The project covered the whole working process. We started from the data collecting, understanding and cleaning, to get to the training of the fastText model, and evaluation of the results obtained by the predictive model.
Our findings indicate that a narrow window size value is sufficient to allow the linguistic model to acquire a good level of semantic knowledge in a distributional similarity task. Additionally, the parameter of window size, depending on the task, does not always lead to different results in computation. This raises a broader question: in which tasks does window size matter and what does this tell us about these tasks.
One of the ways in which data is conveyed is through natural language: every day we produce an enormous amount of linguistic data, in written or spoken forms. Through the help of computational resources, we can manage such a big quantity of information, in an automatized and scaled way. Before being able to do this, we need to find ways to allow computers to represent linguistic knowledge. This is indeed a problem, considering that computers do not have linguistic proficiency as we humans do.
For words to be processed by machine models, they are often required to have some form of numeric representation that models can use in their calculations. One method that has become influential in recent years is word embeddings, defined as the representation of terms as real-valued vectors such that the words that are closer in the vector space are expected to be similar in meaning.
These techniques are very popular and have shown great success in multiple studies, but it is still not clear what kind of linguistic knowledge they do acquire. Also, it is still an open question exactly in which way some of their parameters affect the knowledge they acquire. The present work is motivated by figuring it out.
We are going to test the system on a linguistic problem. The issue under examination is colexification: the phenomenon in which, within a language, multiple meanings are expressed by a single word form.
One of the reasons why this circumstance happens has been suggested to be a semantic connection between the meanings. It follows that two similar meanings are more expected to be conveyed through a single term with respect to two meanings pertaining to completely different fields. We assume that there is a relationship between distributional similarity and colexification, in the sense in which the former is informative about the latter. This assumption is more concretely based on the results from Xu et al. (2020). We use this study as a general guide to follow in this investigation. We used some word embedding models, specifically, fastText trained with different window sizes, to obtain the cosine similarity values between pairs of words.

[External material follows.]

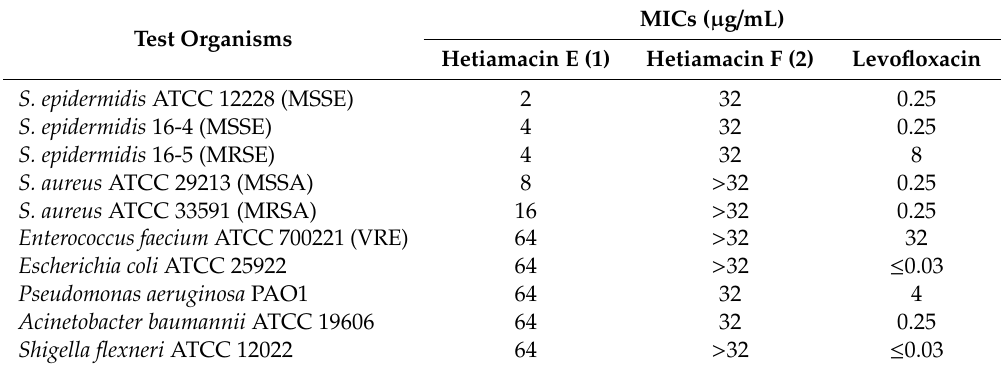
Table 2. Minimum inhibitory concentrations (MICs) of hetiamacin E ( 1 ) and hetiamacin F ( 2 ). Test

Subsequently, we performed two predictive tasks, showing how using a predictive model like logistic regression and nothing else than the cosine similarity values between word vectors, it is possible to predict whether a pair of meanings is a highly frequent colexification or whether it is a colexification at all.
The results suggest that the linguistic models in use were able to acquire a certain knowledge as regards word meaning. Additionally, changing the model parameter of window size, we inspected what kind of linguistic knowledge the computational models acquired concerning colexification.
The project covered the whole working process. We started from the data collecting, understanding and cleaning, to get to the training of the fastText model, and evaluation of the results obtained by the predictive model.
Our findings indicate that a narrow window size value is sufficient to allow the linguistic model to acquire a good level of semantic knowledge in a distributional similarity task. Additionally, the parameter of window size, depending on the task, does not always lead to different results in computation. This raises a broader question: in which tasks does window size matter and what does this tell us about these tasks.